━━━ TEXT PROVIDED

The bill, in the nature of a creditors' bill, after reciting the facts already presented, set out the various lots of cotton which the complainants and the other marine insurance companies had insured for the owners or consignees thereof, and which were covered by the bills of lading of the railroad company, which insurance they had paid to the owners upon the destruction of the cotton, and further alleged the contract between the compress company and the railroad company, and that the former was to keep the cotton insured for the benefit of the railroad company. The bill then proceeded to charge that, having paid the owners the insurance on the cotton destroyed, the complainants were entitled to be subrogated to the rights of such owners against the railroad company on its bills of lading, and to have the rights of the railroad company enforced against the compress company, and the various fire insurance policies which the latter company had taken out on the cotton for the benefit of the railroad company.
The bill stated that the compress company held the fire insurance as trustee or agent for the railroad company; that the railroad company, being liable to the owners of the cotton, to whom it had issued bills of lading for the cotton while in the possession of the compress company, and the marine insurance companies, having paid the owners of the loss thereof, were entitled to be substituted to the position of the owners of the cotton as against the railroad company, and as against the compress company, and the fire insurance companies, which had issued policies to the compress company for the benefit of the railroad company.

━━━━━━
━━━ SOURCE DATA

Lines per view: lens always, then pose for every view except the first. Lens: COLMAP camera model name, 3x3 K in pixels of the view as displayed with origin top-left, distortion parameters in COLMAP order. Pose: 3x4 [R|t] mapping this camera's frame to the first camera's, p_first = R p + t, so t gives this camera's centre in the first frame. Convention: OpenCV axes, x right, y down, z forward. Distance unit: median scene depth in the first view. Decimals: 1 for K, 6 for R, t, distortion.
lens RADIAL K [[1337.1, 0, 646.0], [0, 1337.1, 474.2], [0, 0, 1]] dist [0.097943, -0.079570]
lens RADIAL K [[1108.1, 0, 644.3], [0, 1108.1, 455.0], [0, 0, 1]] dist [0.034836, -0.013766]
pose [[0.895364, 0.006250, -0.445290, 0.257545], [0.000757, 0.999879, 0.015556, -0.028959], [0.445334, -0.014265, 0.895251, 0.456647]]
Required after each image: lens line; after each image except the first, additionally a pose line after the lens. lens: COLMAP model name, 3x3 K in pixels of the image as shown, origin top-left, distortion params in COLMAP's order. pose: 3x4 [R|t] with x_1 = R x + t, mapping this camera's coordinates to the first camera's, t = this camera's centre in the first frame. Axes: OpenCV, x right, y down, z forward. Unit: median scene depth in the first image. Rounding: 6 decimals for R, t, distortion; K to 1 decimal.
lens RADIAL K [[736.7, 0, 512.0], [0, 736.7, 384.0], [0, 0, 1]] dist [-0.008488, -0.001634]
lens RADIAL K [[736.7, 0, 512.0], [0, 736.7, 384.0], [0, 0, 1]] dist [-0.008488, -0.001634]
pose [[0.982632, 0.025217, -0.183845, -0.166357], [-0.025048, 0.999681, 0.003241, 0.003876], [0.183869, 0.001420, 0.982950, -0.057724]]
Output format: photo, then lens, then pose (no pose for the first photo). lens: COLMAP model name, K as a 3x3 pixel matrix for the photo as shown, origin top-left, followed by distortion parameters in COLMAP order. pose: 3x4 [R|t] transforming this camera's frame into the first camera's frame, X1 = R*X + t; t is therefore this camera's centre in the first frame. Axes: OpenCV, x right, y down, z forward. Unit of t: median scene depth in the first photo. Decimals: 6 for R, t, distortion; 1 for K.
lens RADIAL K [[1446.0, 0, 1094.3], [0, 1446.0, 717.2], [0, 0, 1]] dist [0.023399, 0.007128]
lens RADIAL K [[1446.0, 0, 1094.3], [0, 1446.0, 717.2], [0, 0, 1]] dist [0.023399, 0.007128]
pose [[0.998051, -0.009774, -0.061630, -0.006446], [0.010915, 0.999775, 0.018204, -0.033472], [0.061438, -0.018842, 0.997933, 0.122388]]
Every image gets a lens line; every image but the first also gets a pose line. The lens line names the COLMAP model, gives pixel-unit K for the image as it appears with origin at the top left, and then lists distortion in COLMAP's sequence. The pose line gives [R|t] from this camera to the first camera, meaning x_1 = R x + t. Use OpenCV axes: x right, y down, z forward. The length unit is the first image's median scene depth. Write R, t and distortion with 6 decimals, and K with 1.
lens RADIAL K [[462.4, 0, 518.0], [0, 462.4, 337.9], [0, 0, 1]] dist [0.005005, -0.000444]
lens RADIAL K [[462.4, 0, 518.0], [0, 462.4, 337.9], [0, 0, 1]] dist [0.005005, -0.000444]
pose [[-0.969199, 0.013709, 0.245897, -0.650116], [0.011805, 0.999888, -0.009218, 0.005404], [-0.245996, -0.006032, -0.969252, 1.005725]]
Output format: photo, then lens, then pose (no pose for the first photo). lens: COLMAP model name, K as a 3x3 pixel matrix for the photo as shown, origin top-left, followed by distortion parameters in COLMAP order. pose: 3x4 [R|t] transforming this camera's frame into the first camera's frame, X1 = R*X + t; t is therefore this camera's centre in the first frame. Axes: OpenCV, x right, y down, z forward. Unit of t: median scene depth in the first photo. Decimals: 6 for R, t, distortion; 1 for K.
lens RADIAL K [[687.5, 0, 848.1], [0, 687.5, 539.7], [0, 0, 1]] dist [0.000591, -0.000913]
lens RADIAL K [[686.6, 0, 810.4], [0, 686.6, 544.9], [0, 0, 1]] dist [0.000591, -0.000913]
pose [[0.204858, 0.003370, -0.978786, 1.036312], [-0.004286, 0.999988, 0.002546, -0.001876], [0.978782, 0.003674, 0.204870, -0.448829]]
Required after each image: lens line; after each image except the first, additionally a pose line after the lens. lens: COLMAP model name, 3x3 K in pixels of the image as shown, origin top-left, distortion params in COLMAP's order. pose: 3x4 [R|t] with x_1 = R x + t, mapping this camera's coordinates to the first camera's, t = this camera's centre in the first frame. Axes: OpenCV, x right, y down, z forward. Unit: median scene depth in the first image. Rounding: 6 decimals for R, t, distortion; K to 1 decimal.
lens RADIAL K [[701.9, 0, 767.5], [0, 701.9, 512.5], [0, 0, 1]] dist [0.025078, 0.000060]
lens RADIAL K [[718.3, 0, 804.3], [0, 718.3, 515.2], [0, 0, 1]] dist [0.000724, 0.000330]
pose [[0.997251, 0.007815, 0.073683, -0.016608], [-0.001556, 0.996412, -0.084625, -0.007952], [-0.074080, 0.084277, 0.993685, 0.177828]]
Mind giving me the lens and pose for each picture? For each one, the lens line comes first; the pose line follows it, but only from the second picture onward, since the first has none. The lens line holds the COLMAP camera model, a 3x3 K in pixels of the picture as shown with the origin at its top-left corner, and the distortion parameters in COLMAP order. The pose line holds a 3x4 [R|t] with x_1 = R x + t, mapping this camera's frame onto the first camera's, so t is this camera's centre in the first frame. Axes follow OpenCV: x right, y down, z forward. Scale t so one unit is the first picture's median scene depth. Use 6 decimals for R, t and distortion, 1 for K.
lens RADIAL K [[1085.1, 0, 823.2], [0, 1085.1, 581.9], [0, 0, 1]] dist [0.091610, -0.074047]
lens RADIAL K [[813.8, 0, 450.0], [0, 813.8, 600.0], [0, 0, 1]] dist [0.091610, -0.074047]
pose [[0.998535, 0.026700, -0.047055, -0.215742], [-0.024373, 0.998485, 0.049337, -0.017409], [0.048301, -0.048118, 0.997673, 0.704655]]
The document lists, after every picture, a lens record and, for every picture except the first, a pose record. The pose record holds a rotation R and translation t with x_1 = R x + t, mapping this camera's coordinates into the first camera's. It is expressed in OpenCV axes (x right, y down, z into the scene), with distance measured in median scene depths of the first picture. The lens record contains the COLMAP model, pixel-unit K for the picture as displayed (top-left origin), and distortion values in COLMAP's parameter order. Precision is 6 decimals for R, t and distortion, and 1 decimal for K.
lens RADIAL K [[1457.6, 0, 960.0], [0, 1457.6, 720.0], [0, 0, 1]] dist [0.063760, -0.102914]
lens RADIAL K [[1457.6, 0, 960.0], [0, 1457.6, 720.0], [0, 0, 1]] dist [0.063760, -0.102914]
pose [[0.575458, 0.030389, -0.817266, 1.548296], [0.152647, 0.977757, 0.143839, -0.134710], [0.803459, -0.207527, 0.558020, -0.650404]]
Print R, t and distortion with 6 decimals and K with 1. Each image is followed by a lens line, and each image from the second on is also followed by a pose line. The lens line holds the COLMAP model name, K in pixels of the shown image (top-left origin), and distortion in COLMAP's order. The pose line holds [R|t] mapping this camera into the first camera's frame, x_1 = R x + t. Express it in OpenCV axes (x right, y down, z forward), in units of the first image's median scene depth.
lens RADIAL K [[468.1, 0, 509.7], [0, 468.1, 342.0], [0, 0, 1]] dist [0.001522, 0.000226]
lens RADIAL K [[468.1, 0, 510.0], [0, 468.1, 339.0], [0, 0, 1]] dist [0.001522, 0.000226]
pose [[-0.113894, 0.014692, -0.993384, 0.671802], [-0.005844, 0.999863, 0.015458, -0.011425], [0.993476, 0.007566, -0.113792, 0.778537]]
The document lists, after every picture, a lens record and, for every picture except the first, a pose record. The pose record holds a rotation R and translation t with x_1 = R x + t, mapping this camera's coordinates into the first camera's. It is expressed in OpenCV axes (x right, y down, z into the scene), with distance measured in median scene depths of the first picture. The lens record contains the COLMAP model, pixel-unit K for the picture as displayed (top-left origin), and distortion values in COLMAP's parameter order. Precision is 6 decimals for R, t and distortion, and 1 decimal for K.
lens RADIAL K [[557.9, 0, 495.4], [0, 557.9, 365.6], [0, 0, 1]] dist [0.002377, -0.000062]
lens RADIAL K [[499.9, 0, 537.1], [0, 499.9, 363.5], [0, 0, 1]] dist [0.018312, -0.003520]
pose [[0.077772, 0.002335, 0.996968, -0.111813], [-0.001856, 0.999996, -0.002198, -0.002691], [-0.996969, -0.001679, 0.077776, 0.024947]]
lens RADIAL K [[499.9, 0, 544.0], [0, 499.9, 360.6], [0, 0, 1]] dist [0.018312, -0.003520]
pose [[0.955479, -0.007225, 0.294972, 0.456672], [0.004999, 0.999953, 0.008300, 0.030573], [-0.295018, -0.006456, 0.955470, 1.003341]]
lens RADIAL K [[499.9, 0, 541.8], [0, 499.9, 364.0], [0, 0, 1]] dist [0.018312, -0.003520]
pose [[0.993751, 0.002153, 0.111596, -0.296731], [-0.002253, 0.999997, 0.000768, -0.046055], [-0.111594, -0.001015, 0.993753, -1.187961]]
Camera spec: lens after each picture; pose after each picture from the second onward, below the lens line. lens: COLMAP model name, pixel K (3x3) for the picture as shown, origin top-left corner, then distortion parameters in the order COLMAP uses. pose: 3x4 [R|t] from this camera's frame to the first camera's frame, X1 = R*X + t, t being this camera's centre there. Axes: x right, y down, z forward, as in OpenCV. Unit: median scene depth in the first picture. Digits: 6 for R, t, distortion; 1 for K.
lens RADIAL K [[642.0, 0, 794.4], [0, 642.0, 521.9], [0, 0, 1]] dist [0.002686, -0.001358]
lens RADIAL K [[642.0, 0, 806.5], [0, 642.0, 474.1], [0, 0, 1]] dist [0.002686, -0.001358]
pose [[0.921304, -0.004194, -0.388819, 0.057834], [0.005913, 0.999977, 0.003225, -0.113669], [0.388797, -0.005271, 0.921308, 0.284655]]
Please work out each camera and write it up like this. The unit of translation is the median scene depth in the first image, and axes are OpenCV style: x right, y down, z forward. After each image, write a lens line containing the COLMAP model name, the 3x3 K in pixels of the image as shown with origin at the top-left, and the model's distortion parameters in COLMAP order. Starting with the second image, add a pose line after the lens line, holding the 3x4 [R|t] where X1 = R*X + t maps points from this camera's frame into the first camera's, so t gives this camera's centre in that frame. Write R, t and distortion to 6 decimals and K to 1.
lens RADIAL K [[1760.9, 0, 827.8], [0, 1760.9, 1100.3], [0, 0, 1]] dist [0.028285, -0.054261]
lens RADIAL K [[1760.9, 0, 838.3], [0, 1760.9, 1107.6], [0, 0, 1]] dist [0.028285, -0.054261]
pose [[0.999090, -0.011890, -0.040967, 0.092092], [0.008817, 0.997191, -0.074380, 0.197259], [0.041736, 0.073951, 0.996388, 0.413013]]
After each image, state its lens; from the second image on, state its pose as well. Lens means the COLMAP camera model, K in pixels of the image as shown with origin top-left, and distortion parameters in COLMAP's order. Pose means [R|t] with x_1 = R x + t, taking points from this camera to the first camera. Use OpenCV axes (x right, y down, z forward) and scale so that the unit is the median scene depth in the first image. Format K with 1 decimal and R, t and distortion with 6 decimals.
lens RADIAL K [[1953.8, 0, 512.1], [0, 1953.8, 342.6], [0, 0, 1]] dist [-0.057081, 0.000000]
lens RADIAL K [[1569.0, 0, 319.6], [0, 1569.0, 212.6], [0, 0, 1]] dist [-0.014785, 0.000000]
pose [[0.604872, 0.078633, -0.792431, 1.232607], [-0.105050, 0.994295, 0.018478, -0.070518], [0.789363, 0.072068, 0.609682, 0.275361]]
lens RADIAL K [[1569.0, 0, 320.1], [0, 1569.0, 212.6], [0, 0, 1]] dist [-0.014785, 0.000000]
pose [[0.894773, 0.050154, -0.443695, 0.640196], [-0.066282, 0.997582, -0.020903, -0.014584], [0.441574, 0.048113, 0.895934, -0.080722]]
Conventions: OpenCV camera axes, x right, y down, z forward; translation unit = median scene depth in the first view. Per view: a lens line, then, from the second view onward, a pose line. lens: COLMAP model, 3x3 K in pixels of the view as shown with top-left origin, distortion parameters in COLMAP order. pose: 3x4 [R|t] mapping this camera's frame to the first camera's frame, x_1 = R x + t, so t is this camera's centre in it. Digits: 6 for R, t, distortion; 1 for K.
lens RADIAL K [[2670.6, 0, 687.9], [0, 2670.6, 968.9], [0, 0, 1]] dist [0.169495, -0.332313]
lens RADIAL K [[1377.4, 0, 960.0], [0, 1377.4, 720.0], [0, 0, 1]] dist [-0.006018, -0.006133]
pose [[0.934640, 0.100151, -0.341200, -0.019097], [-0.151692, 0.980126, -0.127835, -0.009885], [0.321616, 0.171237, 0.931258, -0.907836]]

━━━━━━

USING THE INFORMATION —
A - Translate this sentence from the passage on the cotton insurance suit into Spanish: "The bill then proceeded to charge that, having paid the owners the insurance on the cotton destroyed, the complainants were entitled to be subrogated to the rights of such owners against the railroad company on its bills of lading, and to have the rights of the railroad company enforced against the compress company, and the various fire insurance policies which the latter company had taken out on the cotton for the benefit of the railroad company."
B - Update the part of the passage on the cotton insurance suit starting at "The bill stated" and ending at "company for the benefit of the railroad company.", putting "warehouse company" in place of "compress company" throughout.

SOLUTIONS PER TASK —
A - La demanda pasaba luego a alegar que, habiendo pagado a los propietarios el seguro del algodón destruido, los demandantes tenían derecho a subrogarse en los derechos de dichos propietarios contra la compañía ferroviaria en virtud de sus conocimientos de embarque, y a que se hicieran valer los derechos de la compañía ferroviaria contra la compañía de compresión y contra las diversas pólizas de seguro contra incendios que esta última compañía había contratado sobre el algodón en beneficio de la compañía ferroviaria.

B -
The bill stated that the warehouse company held the fire insurance as trustee or agent for the railroad company; that the railroad company, being liable to the owners of the cotton, to whom it had issued bills of lading for the cotton while in the possession of the warehouse company, and the marine insurance companies, having paid the owners of the loss thereof, were entitled to be substituted to the position of the owners of the cotton as against the railroad company, and as against the warehouse company, and the fire insurance companies, which had issued policies to the warehouse company for the benefit of the railroad company.